Cabo da Roca © ecstk22 - stock.adobe.com

Au bout du monde, dit-on… Et au bout de l’Europe, alors ? À force de voyages, il arrive de croiser des bornes, des monuments, des panneaux signalant l’une de ses extrémités ou son centre.

Mais où sont-ils vraiment ? Tout dépend de ce que l’on considère : le continent, les îles au-delà, ou l’Union européenne. Enquête baladeuse sur les limites de l’Europe, du nord au sud et d’ouest en est.

Le cap Nord (Norvège)

Le cap Nord (Norvège)
Cap Nord © Anibal Trejo - stock.adobe.com

Côté nord, le bout de l’Europe est une évidence : le cap Nord norvégien, sur l’île de Magerøya, reliée au continent par un tunnel sous-marin. Été après été, des milliers d’amateurs de road trips s’enquillent la longue route (3 600 km de Paris) pour rejoindre ce promontoire naturel caparaçonné de falaises, qui s’abîment avec emphase dans les eaux glacées de l’Arctique, 307 m plus bas – mer de Norvège à l’ouest, mer de Barents à l’est.
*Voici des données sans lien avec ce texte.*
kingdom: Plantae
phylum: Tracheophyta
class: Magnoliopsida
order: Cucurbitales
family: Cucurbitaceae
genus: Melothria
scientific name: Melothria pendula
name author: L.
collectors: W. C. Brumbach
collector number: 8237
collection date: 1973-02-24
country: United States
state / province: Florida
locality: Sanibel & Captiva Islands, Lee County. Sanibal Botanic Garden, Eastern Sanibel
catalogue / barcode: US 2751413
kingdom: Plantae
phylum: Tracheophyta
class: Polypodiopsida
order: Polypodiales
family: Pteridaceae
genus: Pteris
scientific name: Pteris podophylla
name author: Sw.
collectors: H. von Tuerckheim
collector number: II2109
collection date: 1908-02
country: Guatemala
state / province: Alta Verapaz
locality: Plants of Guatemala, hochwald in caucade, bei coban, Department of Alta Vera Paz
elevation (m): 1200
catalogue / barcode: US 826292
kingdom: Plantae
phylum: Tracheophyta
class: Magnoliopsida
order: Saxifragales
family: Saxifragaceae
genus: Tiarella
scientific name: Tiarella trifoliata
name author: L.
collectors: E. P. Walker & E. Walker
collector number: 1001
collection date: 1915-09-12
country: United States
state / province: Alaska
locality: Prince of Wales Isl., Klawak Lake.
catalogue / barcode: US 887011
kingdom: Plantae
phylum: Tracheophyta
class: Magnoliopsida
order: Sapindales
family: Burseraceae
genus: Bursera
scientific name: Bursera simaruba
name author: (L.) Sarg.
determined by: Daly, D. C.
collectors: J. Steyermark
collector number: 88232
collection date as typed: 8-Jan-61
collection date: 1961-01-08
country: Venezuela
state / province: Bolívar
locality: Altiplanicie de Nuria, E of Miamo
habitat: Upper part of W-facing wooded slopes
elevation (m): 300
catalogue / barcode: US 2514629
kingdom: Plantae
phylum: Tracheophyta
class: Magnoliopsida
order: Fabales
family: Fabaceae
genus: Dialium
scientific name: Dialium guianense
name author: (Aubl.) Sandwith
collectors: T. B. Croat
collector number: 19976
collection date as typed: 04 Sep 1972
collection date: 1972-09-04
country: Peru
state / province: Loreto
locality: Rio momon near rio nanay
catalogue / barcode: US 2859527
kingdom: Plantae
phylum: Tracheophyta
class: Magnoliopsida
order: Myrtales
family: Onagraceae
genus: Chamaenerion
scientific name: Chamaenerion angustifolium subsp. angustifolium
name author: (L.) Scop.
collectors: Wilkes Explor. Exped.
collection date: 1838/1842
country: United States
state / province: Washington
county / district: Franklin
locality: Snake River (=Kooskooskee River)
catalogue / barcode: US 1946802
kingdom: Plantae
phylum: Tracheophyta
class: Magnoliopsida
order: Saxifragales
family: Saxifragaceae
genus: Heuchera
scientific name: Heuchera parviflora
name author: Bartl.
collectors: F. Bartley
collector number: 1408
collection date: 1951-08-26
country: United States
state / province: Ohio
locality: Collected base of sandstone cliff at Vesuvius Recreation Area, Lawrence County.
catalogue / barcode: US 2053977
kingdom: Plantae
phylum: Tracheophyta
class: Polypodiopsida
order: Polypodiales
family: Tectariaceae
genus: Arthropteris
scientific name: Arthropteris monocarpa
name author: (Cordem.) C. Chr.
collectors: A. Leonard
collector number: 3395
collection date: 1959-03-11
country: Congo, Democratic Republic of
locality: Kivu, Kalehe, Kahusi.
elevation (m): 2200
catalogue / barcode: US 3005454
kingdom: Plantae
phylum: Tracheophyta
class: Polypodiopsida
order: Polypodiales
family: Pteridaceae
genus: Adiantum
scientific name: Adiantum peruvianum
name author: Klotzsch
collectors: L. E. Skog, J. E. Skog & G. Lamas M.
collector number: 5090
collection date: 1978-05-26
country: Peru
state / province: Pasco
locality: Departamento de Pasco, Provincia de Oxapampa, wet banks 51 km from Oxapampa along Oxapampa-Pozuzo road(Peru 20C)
Impressionnant !

Certes, le parking est hors de prix et le site plongé un jour sur deux dans un brouillard à couper au couteau, mais, lorsque le vent le chasse et que le soleil de minuit perce enfin la voûte céleste, l’instant confine au sublime.

Skarsvåg © lehvis - stock.adobe.com

Le plus drôle, c’est que le « vrai » cap Nord n’est pas là, mais à 4 km à l’ouest, au Knivskjelodden, un long doigt de terre rocailleux culminant à 71° 11’ 08’’ de latitude nord (contre 71° 10’ 16’’ pour le cap Nord officiel). Pour arriver là, il faut descendre de voiture et s’avaler une rando un peu morne de 9 km à travers la toundra, balisée de loin en loin par quelques cairns. Facile de s’égarer dès que la brume s’installe…

Pour en savoir plus, lire notre reportage Cap Nord et Nordkyn : la Norvège, au bout de la route

Le + de routard.com :

Petit détour sur la route du cap Nord, Skarsvåg (60 habitants) s’est autoproclamé « village de pêcheurs le plus au nord du monde ». Une boutique spécialisée y vend de jolis pères Noël en verre à accrocher à son sapin !

Le Svalbard (Norvège)

Le Svalbard (Norvège)
Longyearbyen © aalutcenko - stock.adobe.com

Si l’on parle du point le plus septentrional de l’Europe, tous critères confondus, il faut pousser au-delà, jusqu’à l’archipel norvégien du Svalbard, à mi-chemin entre le cap Nord et le pôle. Son nom signifiant « montagnes pointues » évoque bien l’immensité sauvage de ces îles solitaires nappées de glaciers (à 60 %) et entaillées de fjords.

La population, regroupée dans le village norvégien de Longyearbyen, les cités minières russes de Barentsburg et Pyramiden, et la station de recherche scientifique de Ny-Ålesund, atteingnent tout juste 2 880 habitants. Rude vie sous ces latitudes extrêmes, où le soleil se couche le 30 septembre pour se lever le 1er mars !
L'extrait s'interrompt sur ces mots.